What the task asks
Exactly as they appear, please output the lines from the one with "IHC image has" through the end of the material, without pictures.

Dataset content
────
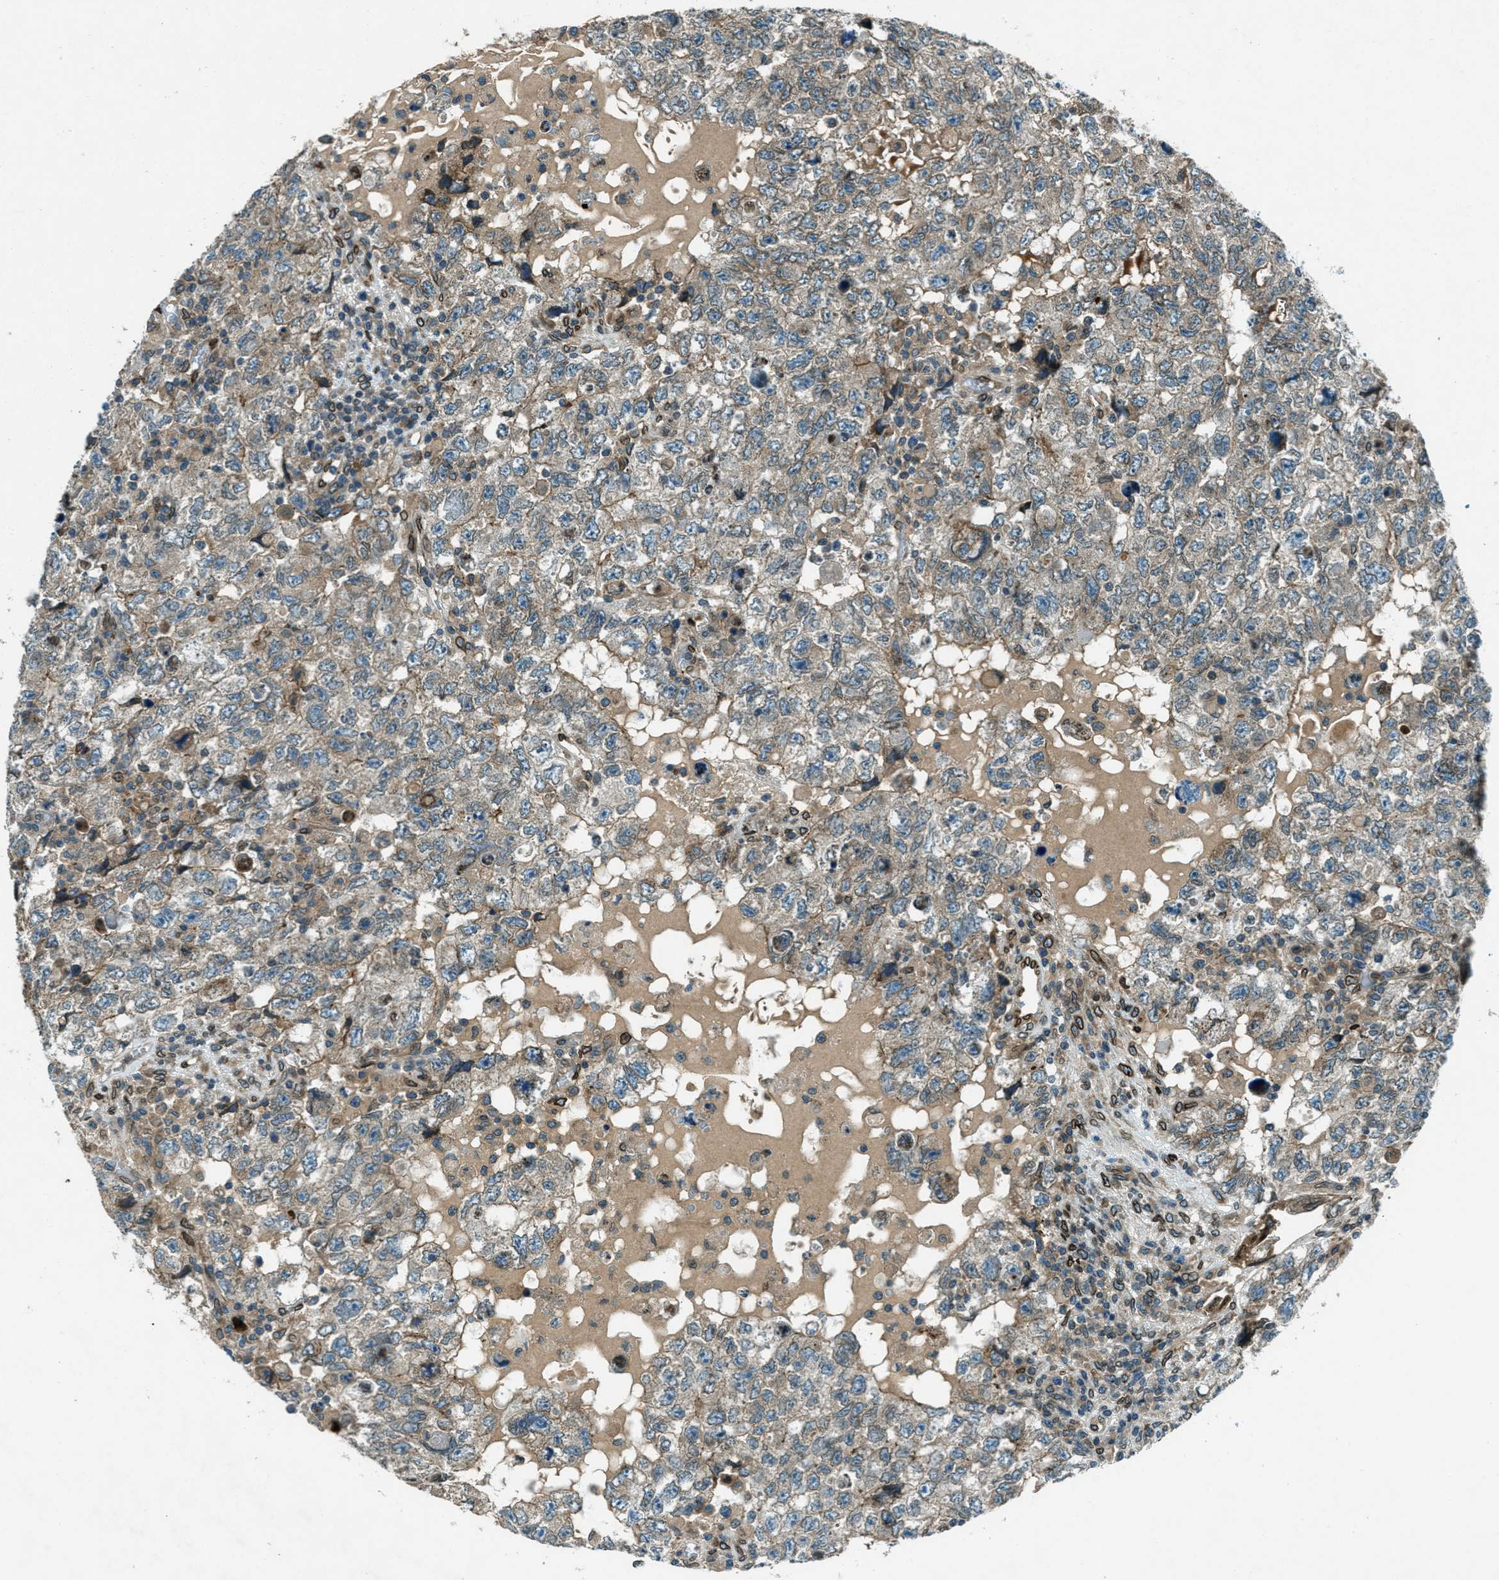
{"staining": {"intensity": "moderate", "quantity": ">75%", "location": "cytoplasmic/membranous"}, "tissue": "testis cancer", "cell_type": "Tumor cells", "image_type": "cancer", "snomed": [{"axis": "morphology", "description": "Seminoma, NOS"}, {"axis": "topography", "description": "Testis"}], "caption": "IHC (DAB) staining of human testis cancer displays moderate cytoplasmic/membranous protein positivity in about >75% of tumor cells. (DAB IHC, brown staining for protein, blue staining for nuclei).", "gene": "LEMD2", "patient": {"sex": "male", "age": 22}}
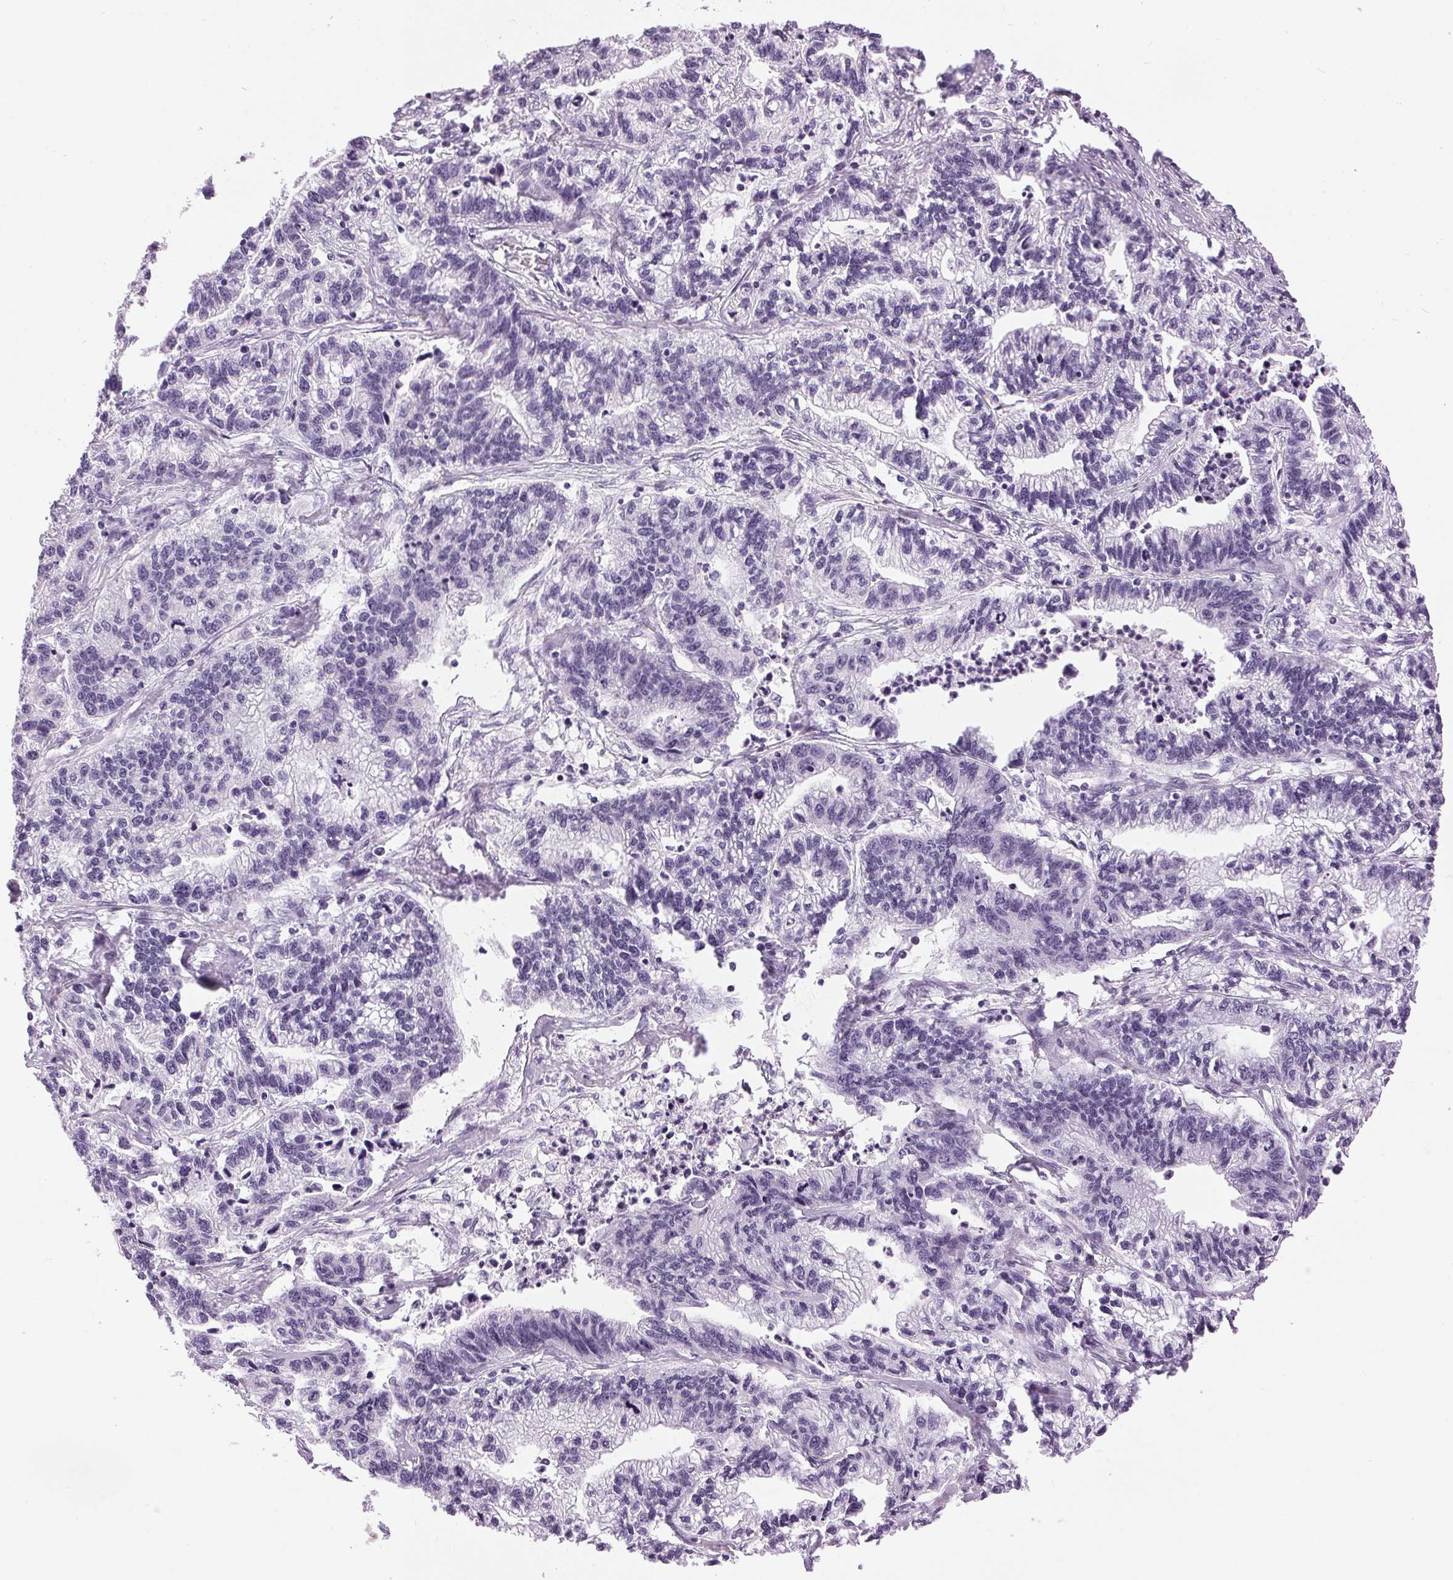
{"staining": {"intensity": "negative", "quantity": "none", "location": "none"}, "tissue": "stomach cancer", "cell_type": "Tumor cells", "image_type": "cancer", "snomed": [{"axis": "morphology", "description": "Adenocarcinoma, NOS"}, {"axis": "topography", "description": "Stomach"}], "caption": "The IHC image has no significant expression in tumor cells of stomach adenocarcinoma tissue. (DAB immunohistochemistry with hematoxylin counter stain).", "gene": "SP7", "patient": {"sex": "male", "age": 83}}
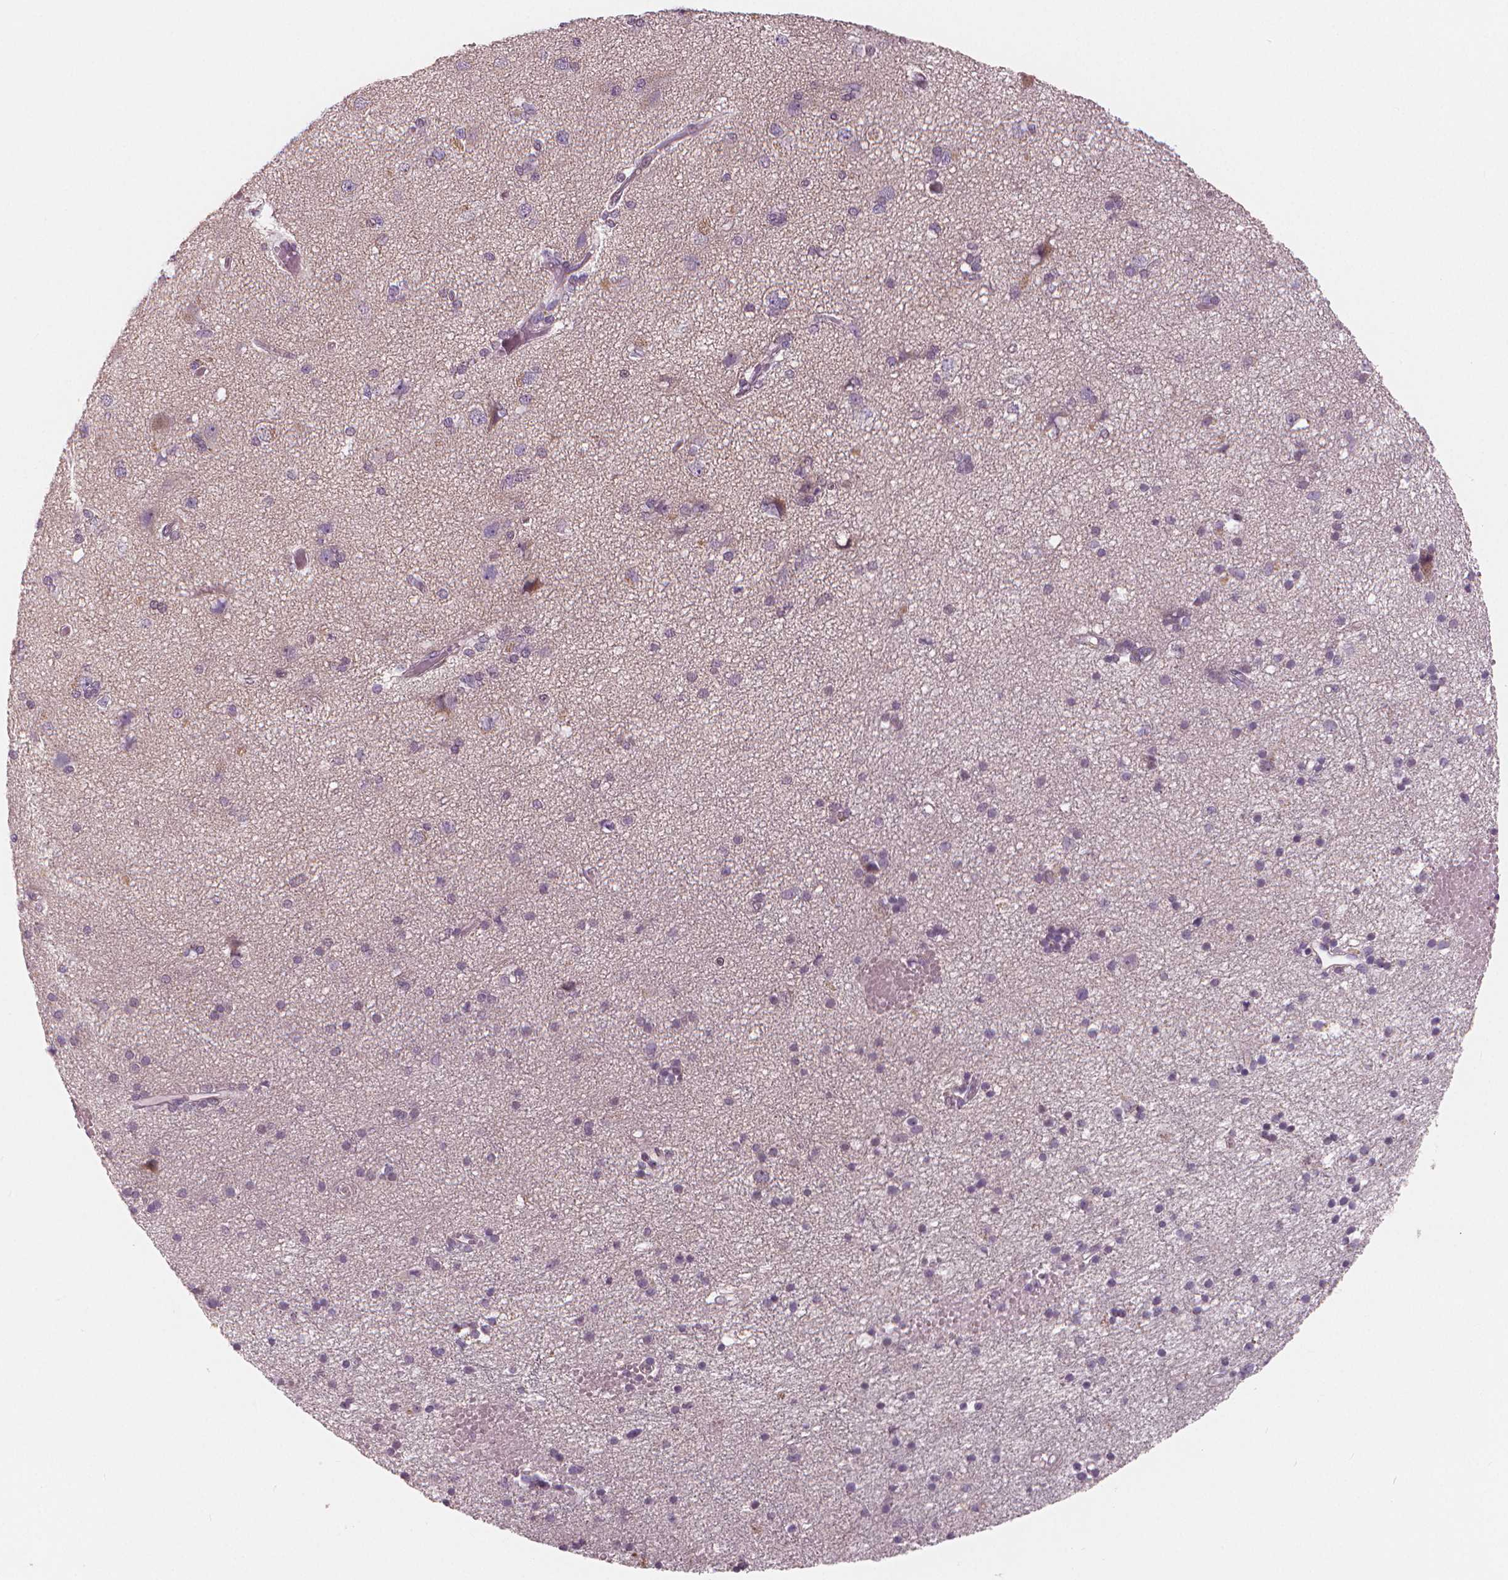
{"staining": {"intensity": "negative", "quantity": "none", "location": "none"}, "tissue": "cerebral cortex", "cell_type": "Endothelial cells", "image_type": "normal", "snomed": [{"axis": "morphology", "description": "Normal tissue, NOS"}, {"axis": "morphology", "description": "Glioma, malignant, High grade"}, {"axis": "topography", "description": "Cerebral cortex"}], "caption": "Cerebral cortex was stained to show a protein in brown. There is no significant staining in endothelial cells. Brightfield microscopy of immunohistochemistry stained with DAB (brown) and hematoxylin (blue), captured at high magnification.", "gene": "RNASE7", "patient": {"sex": "male", "age": 71}}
────
Output of the exercise
{"staining": {"intensity": "negative", "quantity": "none", "location": "none"}, "tissue": "stomach cancer", "cell_type": "Tumor cells", "image_type": "cancer", "snomed": [{"axis": "morphology", "description": "Adenocarcinoma, NOS"}, {"axis": "topography", "description": "Stomach"}], "caption": "The IHC image has no significant expression in tumor cells of stomach adenocarcinoma tissue. (DAB immunohistochemistry with hematoxylin counter stain).", "gene": "SP7", "patient": {"sex": "male", "age": 83}}
{"staining": {"intensity": "negative", "quantity": "none", "location": "none"}, "tissue": "cerebral cortex", "cell_type": "Endothelial cells", "image_type": "normal", "snomed": [{"axis": "morphology", "description": "Normal tissue, NOS"}, {"axis": "morphology", "description": "Glioma, malignant, High grade"}, {"axis": "topography", "description": "Cerebral cortex"}], "caption": "Cerebral cortex was stained to show a protein in brown. There is no significant staining in endothelial cells. Brightfield microscopy of immunohistochemistry stained with DAB (brown) and hematoxylin (blue), captured at high magnification.", "gene": "RNASE7", "patient": {"sex": "male", "age": 71}}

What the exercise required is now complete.